An article by Spanish newspaper El Pais featured the preparation of pachamanca, an ancient Andean dish that a journalist tried on his way to Nazca city (Ica region) south of Lima.
The writer tells his own story on how he experienced this Andean ritual at Wasipunko, a hotel on the outskirts of Nazca city, owned by Olivia Sejuro.
He did not hesitate to taste it when he heard the place was going to serve pachamanca —an Andean ritual dish that dates back to ancient times in this part of the Andean mountain range.
According to
the article, some people think records about its preparation may be available in archaeological remains dating back 7,000 or 8,000 years ago to the Neolithic.
Pachamanca is not an everyday dish, but a ritual preparation and the origin of a monumental festivity that celebrates life and Mother Earth's fertility.
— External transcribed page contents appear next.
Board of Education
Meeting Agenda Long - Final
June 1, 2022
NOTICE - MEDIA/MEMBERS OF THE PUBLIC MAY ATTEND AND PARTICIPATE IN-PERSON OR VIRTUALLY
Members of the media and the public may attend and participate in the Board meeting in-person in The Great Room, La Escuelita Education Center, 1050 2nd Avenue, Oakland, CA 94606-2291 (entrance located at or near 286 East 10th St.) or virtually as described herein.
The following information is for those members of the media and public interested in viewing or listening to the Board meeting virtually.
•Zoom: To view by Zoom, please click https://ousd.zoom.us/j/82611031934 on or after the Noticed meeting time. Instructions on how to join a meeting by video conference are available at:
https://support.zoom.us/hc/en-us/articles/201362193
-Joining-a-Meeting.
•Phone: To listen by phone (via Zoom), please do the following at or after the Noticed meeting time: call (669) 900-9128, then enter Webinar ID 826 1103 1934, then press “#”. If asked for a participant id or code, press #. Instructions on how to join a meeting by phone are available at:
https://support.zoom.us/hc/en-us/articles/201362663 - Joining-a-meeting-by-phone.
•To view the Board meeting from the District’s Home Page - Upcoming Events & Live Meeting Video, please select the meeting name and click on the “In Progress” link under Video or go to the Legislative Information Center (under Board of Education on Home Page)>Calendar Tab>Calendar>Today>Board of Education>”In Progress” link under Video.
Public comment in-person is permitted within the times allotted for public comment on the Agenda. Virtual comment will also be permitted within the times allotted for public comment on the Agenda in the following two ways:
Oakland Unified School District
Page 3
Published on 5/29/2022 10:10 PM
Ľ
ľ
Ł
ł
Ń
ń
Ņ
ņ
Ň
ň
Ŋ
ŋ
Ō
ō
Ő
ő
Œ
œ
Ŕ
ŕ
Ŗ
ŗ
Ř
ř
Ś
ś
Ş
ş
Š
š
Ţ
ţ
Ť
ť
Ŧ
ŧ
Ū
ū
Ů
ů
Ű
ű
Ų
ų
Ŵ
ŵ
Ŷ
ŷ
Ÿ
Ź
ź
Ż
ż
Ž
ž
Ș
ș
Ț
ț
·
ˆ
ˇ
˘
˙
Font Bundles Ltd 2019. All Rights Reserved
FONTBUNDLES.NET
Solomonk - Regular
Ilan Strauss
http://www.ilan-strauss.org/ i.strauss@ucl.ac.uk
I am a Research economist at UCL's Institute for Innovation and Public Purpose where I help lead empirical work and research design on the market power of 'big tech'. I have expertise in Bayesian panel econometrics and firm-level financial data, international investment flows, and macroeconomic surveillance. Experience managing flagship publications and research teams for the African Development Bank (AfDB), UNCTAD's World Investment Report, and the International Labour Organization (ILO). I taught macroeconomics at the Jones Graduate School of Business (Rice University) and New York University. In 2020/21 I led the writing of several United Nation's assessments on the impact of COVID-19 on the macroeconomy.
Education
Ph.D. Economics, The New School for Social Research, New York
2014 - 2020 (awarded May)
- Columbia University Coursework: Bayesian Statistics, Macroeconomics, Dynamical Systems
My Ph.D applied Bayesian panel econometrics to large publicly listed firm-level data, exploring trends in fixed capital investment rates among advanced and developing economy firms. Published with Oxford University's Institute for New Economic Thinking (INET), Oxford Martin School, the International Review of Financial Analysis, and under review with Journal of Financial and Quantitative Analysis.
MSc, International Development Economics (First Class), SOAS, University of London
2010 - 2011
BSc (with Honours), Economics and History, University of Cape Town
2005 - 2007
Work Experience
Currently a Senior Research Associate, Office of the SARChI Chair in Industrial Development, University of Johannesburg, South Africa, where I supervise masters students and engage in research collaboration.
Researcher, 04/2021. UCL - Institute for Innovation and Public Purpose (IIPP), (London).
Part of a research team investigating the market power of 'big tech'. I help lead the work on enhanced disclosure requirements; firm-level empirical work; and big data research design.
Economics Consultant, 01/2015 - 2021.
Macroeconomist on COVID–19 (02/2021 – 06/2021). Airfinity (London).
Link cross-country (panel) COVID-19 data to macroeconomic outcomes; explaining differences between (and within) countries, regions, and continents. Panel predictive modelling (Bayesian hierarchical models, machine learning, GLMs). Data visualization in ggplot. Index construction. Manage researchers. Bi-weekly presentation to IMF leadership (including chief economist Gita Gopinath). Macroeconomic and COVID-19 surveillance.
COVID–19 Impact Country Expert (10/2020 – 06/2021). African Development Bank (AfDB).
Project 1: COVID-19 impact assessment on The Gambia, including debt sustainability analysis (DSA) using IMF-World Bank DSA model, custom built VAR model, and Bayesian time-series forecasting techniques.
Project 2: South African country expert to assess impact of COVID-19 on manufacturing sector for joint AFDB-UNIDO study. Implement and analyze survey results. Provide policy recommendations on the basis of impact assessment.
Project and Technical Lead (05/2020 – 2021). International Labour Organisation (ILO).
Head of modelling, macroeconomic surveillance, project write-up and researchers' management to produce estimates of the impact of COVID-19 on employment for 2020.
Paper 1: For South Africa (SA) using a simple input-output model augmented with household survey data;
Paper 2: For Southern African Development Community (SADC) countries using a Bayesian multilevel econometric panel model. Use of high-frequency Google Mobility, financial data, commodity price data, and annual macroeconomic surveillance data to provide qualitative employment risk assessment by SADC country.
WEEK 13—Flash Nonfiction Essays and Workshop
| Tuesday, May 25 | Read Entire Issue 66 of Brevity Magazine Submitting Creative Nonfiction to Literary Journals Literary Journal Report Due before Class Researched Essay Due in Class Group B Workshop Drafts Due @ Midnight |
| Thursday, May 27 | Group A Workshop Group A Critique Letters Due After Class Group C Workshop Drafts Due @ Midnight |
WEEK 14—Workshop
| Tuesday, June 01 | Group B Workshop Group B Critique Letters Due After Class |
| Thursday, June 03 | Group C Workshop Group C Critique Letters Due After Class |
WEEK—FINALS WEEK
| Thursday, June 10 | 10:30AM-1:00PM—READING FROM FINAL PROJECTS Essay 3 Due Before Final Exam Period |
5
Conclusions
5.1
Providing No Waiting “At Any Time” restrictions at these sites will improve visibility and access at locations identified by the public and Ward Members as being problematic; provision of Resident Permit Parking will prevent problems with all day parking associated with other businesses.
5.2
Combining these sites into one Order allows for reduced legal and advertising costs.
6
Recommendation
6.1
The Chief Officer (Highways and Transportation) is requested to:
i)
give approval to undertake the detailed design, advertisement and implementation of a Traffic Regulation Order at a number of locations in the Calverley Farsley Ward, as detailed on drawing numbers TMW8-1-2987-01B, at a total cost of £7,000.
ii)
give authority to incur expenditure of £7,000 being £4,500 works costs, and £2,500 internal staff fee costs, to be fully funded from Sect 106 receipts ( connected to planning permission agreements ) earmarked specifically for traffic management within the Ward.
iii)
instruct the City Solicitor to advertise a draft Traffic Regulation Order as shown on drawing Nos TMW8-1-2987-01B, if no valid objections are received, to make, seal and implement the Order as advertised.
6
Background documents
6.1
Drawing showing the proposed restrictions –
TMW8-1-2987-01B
Its preparation involves a variety of Andes' daily ingredients (potatoes, sweet potatoes, corn, field beans or cassava) and culinary luxury (pork, beef, mutton, guinea pig, chicken, llama or alpaca).
Aromatic herbs are a must for flavorful cooking in the Peruvian highlands. Huacatay, paico, chincho and muña may be good options in this case.
Ingredients may vary but special attention must be put on the cooking process. This traditional dish is based on the baking —with the aid of hot stones in an earthen oven— of different types of meat marinated in spices.
The article notes the way Sejuro turned a generally massive ceremony into a private and almost familiar activity.